GIVEN RECORDS.
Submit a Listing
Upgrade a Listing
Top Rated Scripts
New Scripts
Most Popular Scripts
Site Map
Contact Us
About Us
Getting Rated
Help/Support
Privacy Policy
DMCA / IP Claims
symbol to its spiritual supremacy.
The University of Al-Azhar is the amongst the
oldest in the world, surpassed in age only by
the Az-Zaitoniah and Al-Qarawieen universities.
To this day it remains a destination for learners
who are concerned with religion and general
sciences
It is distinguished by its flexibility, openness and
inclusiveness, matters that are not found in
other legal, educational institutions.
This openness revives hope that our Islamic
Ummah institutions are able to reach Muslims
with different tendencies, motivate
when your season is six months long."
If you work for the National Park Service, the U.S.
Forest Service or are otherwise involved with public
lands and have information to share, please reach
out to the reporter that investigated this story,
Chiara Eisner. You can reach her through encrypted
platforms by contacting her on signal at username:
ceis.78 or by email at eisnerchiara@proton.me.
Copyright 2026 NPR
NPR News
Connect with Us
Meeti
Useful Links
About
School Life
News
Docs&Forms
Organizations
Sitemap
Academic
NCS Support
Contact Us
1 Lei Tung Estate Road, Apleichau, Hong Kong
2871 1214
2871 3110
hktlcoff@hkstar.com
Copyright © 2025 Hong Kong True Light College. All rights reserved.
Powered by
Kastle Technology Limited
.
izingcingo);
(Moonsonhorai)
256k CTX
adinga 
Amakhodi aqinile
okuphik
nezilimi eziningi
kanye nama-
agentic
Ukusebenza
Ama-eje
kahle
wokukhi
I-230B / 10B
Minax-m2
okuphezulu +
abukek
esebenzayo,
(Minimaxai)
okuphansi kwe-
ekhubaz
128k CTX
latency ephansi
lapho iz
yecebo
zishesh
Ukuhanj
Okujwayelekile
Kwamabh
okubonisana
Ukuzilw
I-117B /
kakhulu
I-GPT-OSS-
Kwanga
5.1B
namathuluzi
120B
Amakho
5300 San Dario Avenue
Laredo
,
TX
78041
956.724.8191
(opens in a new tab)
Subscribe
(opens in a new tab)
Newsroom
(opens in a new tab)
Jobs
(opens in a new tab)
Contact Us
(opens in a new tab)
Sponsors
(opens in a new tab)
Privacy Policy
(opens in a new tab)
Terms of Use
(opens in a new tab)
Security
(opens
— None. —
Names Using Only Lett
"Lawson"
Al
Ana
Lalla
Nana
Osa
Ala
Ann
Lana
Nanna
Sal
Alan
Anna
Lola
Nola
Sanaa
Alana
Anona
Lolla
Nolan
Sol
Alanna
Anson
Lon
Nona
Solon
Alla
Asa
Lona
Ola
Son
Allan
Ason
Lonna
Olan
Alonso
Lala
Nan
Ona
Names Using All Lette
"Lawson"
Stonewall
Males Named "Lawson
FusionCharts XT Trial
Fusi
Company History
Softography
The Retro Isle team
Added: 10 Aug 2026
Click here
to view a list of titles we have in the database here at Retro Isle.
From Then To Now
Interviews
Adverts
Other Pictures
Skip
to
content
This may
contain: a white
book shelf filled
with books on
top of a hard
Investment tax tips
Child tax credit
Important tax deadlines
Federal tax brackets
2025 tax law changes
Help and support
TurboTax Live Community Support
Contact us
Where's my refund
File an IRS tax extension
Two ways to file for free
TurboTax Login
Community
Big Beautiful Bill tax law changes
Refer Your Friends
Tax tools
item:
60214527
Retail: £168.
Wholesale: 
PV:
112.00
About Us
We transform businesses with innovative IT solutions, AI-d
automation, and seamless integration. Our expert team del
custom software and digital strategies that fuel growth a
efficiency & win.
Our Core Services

WORK REQUEST.
List all lines above in which the string "TurboTax" appears.

ANSWER SECTION.
TurboTax Live Community Support
TurboTax Login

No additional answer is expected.